Healthcare real estate investor Assura has kicked off new talks with suitor Primary Health Properties over a £1.68bn takeover, threatening an already-recommended offer from private equity firms KKR and Stonepeak.

Last month Assura recommended a £1.6bn cash offer from KKR and Stonepeak, but earlier this month PHP made its own offer of 0.3769 new shares and 12.5 pence in cash for each Assura share.

In a stock market update today, Assura said: “Having carefully considered the PHP offer with its advisers and consulted with Assura’s major shareholders, Assura has engaged in further discussions with PHP and commenced due diligence in relation to PHP to determine whether to recommend the PHP offer to Assura shareholders.”

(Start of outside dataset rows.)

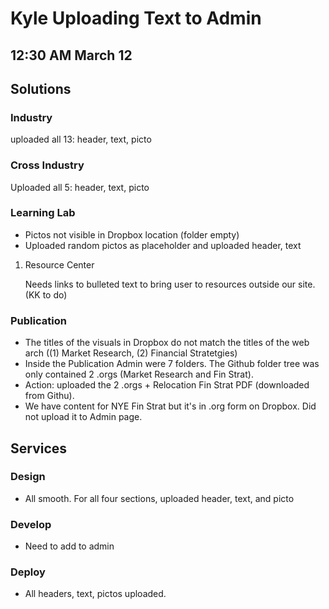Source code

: * Kyle Uploading Text to Admin
** 12:30 AM March 12

** Solutions 

*** Industry
uploaded all 13: header, text, picto 

*** Cross Industry 
Uploaded all 5: header, text, picto 

*** Learning Lab 
- Pictos not visible in Dropbox location (folder empty)
- Uploaded random pictos as placeholder and uploaded header, text

**** Resource Center 
Needs links to bulleted text to bring user to resources outside our site. (KK to do)

*** Publication 
- The titles of the visuals in Dropbox do not match the titles of the web arch ((1) Market Research, (2) Financial Stratetgies)
- Inside the Publication Admin were 7 folders. The Github folder tree was only contained 2 .orgs (Market Research and Fin Strat). 
- Action: uploaded the 2 .orgs + Relocation Fin Strat PDF (downloaded from Githu). 
- We have content for NYE Fin Strat but it's in .org form on Dropbox. Did not upload it to Admin page. 

** Services 

*** Design 
- All smooth. For all four sections, uploaded header, text, and picto 

*** Develop 
- Need to add to admin 

*** Deploy 
- All headers, text, pictos uploaded.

Assura has also adjourned a court meeting and general meeting over the KKR deal set for 5 June.

Mark Davies, chief executive of PHP, had previously said: “This is an important moment for primary care real estate. Property valuations are improving and rental growth prospects are strongly underpinned by high demand for space at a time the government is committed to a shift from secondary to primary care and the 10-year plan, to be published this summer, is something to be excited about as an investor in PHP.

“Our offer… enables the shareholders in PHP and Assura to benefit from the rising demand for primary care. The enhanced financial strength of a larger REIT, which is committed to maintaining a strong investment grade credit rating, and is expected to have a reduced cost of capital and annualised cost synergies of approximately £9m.”

KKR and Stonepeak have maintained that their recommended cash offer is a “superior proposal”.

“In relation to the PHP offer, [KKR and Stonepeak’s] bidco notes numerous critical issues which it believes significantly increase the financial risk profile of the combined entity, potentially harm the future returns and growth prospects for both Assura and PHP shareholders and lead to the combined business being highly capital constrained,” they said earlier.